[PROBLEM REQUIREMENTS]:
The listing below holds a line with "histopathology image showing" and a later line with "cancer (intraductal carcinoma)". Write out those two lines and every line between them, exactly, and nothing else.

[DATASET]:
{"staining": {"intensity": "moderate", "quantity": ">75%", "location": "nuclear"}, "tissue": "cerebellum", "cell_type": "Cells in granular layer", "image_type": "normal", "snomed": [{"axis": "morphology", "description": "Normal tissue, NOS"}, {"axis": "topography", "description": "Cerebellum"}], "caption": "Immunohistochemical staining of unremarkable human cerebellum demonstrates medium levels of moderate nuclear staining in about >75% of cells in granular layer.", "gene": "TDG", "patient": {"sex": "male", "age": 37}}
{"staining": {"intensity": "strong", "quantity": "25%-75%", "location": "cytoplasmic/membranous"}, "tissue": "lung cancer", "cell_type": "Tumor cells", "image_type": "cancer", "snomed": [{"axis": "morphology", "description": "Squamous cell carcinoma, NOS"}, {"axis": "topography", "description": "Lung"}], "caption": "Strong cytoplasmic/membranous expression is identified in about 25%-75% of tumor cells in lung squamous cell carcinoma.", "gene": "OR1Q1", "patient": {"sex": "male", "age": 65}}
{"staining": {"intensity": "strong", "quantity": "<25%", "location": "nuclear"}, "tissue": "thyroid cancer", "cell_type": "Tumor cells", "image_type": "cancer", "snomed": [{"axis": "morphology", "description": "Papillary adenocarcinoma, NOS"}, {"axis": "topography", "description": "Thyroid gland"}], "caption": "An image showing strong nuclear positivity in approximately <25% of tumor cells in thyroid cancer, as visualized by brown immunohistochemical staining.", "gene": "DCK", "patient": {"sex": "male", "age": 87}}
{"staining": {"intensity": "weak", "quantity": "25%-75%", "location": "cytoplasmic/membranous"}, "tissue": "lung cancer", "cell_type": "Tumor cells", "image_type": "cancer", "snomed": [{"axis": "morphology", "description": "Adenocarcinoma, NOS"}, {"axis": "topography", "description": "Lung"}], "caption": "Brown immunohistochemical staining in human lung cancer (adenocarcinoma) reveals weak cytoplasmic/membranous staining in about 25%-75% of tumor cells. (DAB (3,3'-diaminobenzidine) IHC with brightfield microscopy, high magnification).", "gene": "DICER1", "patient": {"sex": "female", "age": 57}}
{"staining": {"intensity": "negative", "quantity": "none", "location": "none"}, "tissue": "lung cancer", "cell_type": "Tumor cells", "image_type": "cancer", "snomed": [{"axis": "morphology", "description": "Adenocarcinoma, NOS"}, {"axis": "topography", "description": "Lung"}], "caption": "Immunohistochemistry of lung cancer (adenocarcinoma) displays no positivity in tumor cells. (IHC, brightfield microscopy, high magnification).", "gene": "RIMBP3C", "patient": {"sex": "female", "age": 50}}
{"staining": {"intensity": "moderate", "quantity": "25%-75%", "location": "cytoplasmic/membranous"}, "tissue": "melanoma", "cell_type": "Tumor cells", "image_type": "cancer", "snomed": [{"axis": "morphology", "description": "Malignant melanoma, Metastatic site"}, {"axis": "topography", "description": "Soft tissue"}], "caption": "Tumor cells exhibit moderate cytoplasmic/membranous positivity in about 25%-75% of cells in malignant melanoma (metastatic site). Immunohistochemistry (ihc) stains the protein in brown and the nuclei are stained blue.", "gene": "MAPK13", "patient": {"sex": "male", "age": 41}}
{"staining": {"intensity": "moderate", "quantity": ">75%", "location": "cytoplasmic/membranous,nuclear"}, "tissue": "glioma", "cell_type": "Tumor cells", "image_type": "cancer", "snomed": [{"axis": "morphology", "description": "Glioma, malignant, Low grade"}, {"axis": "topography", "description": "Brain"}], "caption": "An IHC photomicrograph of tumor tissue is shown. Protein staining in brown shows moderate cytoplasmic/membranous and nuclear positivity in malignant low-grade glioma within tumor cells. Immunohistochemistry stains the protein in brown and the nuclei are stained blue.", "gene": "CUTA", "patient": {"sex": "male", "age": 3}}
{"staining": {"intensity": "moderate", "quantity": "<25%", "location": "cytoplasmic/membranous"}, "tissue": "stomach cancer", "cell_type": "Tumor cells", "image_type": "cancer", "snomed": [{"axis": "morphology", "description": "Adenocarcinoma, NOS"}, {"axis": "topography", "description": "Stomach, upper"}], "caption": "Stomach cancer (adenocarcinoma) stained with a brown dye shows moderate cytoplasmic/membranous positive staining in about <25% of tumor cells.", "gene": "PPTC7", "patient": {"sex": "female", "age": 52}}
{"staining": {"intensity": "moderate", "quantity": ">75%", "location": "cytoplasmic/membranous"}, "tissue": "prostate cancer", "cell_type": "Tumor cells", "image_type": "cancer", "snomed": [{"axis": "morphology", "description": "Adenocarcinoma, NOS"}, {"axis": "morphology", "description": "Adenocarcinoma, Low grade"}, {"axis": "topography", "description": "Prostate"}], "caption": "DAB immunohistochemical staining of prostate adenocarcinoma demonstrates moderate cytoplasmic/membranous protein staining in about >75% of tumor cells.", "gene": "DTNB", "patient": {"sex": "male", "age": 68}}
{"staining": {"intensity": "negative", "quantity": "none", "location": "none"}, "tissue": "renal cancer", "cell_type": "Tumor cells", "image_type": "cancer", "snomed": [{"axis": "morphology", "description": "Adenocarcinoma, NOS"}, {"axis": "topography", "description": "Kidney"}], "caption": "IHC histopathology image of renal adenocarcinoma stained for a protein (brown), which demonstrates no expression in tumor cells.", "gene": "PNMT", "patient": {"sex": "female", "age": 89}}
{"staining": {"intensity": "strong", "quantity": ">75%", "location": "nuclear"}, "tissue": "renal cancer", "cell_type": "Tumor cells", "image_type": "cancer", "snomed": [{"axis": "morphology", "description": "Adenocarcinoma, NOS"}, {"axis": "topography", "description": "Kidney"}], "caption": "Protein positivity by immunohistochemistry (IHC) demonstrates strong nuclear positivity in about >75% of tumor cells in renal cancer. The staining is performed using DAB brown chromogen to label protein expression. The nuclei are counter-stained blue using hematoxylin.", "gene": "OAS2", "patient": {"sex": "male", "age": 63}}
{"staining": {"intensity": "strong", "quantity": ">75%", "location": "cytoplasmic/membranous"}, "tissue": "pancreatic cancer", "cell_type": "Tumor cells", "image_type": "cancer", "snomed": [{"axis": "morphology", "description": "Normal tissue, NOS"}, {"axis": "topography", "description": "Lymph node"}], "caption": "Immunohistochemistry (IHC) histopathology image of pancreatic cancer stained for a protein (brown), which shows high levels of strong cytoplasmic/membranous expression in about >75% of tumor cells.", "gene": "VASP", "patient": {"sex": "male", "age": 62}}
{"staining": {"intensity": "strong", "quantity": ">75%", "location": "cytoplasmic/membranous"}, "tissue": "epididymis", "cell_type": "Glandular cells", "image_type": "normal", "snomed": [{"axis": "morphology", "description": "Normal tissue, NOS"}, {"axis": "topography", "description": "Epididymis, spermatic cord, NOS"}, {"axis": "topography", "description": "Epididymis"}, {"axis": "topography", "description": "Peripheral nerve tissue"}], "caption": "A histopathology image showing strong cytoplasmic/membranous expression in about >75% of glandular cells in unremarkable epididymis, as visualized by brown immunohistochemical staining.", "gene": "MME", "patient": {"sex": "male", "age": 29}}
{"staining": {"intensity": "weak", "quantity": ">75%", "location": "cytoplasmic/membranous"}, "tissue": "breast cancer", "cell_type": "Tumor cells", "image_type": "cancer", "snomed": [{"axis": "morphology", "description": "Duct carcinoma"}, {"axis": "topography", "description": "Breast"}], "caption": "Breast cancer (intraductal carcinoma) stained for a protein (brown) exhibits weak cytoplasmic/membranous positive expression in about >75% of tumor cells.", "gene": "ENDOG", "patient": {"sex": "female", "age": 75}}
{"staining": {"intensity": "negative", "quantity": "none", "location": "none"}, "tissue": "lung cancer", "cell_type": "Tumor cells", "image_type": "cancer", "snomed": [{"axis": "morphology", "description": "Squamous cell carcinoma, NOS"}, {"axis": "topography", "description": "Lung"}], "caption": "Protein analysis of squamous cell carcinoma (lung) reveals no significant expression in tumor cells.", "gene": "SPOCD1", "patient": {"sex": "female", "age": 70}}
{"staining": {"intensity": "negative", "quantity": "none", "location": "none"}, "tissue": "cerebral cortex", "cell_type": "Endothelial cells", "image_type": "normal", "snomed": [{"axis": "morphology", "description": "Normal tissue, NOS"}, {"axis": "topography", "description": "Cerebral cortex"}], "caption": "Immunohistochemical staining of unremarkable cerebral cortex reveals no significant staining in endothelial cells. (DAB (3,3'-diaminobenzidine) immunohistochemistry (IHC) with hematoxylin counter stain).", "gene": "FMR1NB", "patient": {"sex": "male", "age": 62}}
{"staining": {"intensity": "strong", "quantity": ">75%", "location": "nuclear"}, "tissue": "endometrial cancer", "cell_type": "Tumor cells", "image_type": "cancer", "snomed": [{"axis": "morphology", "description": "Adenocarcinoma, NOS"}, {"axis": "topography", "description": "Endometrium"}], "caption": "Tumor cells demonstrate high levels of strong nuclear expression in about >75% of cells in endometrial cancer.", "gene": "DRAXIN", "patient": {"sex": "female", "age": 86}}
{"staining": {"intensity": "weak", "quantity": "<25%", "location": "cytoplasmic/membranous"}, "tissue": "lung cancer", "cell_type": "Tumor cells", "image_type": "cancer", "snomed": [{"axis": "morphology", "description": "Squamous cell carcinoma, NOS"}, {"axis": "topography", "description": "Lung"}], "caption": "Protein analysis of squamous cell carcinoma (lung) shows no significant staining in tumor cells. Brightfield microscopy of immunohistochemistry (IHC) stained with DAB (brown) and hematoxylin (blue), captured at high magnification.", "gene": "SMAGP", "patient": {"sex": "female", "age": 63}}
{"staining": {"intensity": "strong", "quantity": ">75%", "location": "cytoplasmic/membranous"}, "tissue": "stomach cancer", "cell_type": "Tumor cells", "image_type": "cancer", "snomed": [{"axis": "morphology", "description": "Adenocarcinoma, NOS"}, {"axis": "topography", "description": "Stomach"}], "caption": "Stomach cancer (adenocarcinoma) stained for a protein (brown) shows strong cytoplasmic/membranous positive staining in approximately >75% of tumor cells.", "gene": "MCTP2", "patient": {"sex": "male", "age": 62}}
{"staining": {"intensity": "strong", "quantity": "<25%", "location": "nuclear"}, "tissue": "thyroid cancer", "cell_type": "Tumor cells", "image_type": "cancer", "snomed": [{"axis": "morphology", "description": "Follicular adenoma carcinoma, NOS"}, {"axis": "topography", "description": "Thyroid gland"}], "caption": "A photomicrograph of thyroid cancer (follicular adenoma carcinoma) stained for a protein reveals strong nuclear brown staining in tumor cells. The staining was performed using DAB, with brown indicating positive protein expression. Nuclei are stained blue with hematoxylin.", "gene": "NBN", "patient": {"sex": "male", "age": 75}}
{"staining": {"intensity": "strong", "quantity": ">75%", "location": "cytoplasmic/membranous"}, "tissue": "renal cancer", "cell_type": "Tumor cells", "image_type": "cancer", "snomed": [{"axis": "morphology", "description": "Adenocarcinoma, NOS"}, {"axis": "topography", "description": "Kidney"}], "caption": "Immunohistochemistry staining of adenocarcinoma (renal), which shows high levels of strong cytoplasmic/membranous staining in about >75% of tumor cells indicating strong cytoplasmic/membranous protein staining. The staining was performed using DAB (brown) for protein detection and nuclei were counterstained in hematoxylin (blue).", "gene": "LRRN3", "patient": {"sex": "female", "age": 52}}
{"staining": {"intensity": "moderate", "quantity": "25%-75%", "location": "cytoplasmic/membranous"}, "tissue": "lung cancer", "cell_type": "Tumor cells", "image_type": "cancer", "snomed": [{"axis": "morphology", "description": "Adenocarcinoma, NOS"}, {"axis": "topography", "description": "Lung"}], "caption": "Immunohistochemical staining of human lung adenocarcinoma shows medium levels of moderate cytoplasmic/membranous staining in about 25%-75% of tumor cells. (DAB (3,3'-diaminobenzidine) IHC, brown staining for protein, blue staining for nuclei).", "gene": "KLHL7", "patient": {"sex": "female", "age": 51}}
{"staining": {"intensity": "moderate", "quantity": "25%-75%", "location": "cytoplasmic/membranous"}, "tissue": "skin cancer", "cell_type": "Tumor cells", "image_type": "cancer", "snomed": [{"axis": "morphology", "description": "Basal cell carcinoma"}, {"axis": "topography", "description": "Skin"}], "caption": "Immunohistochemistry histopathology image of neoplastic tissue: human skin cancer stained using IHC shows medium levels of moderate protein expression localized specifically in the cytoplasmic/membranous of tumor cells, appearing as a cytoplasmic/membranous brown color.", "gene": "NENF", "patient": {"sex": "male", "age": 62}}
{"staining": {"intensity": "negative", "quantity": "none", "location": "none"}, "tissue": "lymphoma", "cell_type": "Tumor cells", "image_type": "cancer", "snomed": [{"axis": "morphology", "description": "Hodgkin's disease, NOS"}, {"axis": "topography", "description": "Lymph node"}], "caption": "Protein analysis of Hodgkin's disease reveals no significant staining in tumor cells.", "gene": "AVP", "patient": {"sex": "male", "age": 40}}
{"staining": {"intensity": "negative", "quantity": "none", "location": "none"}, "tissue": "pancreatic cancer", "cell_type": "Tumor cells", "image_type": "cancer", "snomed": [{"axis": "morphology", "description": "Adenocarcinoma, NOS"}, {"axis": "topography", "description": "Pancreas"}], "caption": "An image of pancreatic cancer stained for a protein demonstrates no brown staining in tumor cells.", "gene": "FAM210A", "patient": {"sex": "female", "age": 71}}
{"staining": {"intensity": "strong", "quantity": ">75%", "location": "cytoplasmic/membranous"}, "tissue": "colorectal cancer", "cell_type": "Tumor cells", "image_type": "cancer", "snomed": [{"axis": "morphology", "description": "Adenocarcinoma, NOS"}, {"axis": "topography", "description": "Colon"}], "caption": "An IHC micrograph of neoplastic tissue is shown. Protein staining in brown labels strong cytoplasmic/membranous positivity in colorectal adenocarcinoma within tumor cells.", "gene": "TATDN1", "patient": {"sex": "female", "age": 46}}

[EXPECTED ANSWER]:
{"staining": {"intensity": "strong", "quantity": ">75%", "location": "cytoplasmic/membranous"}, "tissue": "epididymis", "cell_type": "Glandular cells", "image_type": "normal", "snomed": [{"axis": "morphology", "description": "Normal tissue, NOS"}, {"axis": "topography", "description": "Epididymis, spermatic cord, NOS"}, {"axis": "topography", "description": "Epididymis"}, {"axis": "topography", "description": "Peripheral nerve tissue"}], "caption": "A histopathology image showing strong cytoplasmic/membranous expression in about >75% of glandular cells in unremarkable epididymis, as visualized by brown immunohistochemical staining.", "gene": "MME", "patient": {"sex": "male", "age": 29}}
{"staining": {"intensity": "weak", "quantity": ">75%", "location": "cytoplasmic/membranous"}, "tissue": "breast cancer", "cell_type": "Tumor cells", "image_type": "cancer", "snomed": [{"axis": "morphology", "description": "Duct carcinoma"}, {"axis": "topography", "description": "Breast"}], "caption": "Breast cancer (intraductal carcinoma) stained for a protein (brown) exhibits weak cytoplasmic/membranous positive expression in about >75% of tumor cells.", "gene": "ENDOG", "patient": {"sex": "female", "age": 75}}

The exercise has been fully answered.